Proving $(A \cup B) - (A \cup C) \subset A \cup (B - C)$

Question

I am trying to prove that $(A \cup B) - (A \cup C) \subset A \cup (B - C)$. Here is as far as I managed to get.

Let $x \in (A \cup B) - (A \cup C)$. Then: \begin{align*} x \in (A \cup B) - (A \cup C) & \implies x \in (A \cup B) \text{ and } x \not \in (A \cup C) \\ & \implies (x \in A \text{ or } x \in B) \text{ and } (x \not \in A \text{ and } x \not \in C) \\ & \implies ((x \in A \text{ or } x \in B) \text{ and } x \not \in A) \text{ and } x \not \in C \\ & \implies (x \in B \text{ and } x \not \in A) \text{ and } x \not \in C \\ & \implies x \in B - A \text{ and } x \not \in C \end{align*} In other words, I cannot managed to get there, and have gone down a wildly peculiar path. Any help to get me on the right track would be appreciated.

Answer 1

Once you conclude that

$(x \in A$ or $x \in B)$ and ($x \notin A$ and $x \notin C$.)

Consider two cases,

• if $x \in A$, then you are done.

• If $x \notin A$, then we must have $x \in B$ and $x \notin C$.

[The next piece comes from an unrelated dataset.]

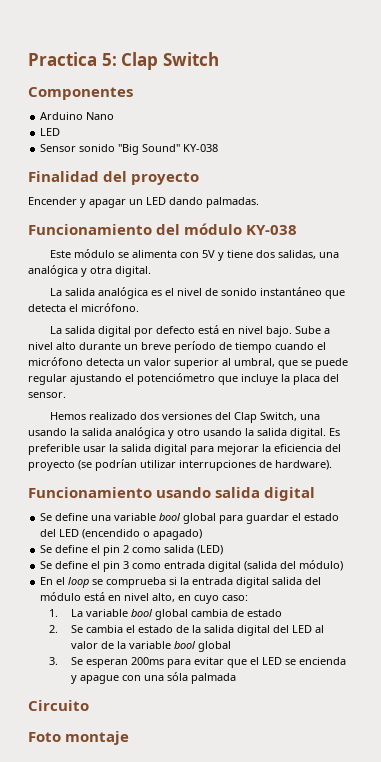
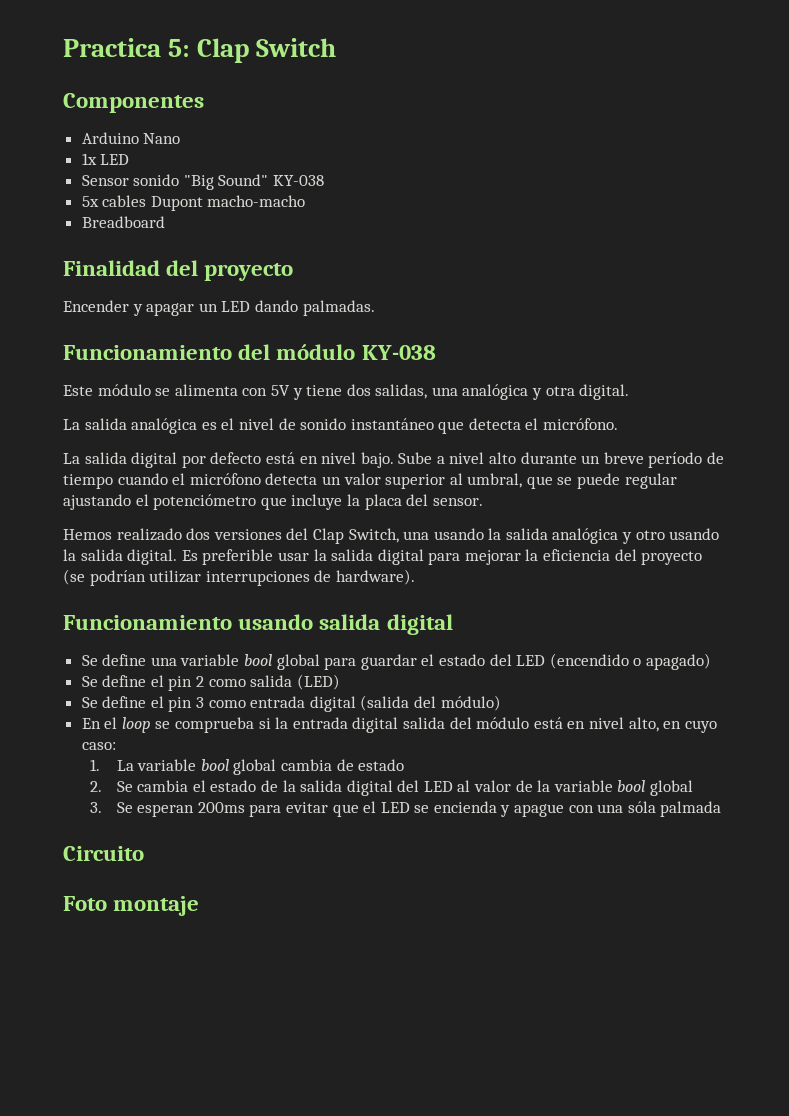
(115, 116) none -> [81,153,97,165] 1x
(219, 148) none -> [81,195,306,211] [81,216,165,228] // 5x cables Dupont macho-macho // Breadboard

That if we have shown that $x \in A \cup (B-C).$

Answer 2

\begin{align}(A\cup B)\setminus(A\cup C)&=((A\cup B)\setminus A)\setminus C=(B\setminus A)\setminus C=\\&=(B\setminus C)\setminus A\subseteq B\setminus C\subseteq A\cup(B\setminus C)\end{align}

Answer 3

If $x \in A \implies x \in A\cup (B-C)$. If $x \notin A \implies x \in B$ and $ x \notin C \implies x \in (B-C) \implies x \in A\cup (B-C)$. You’re done.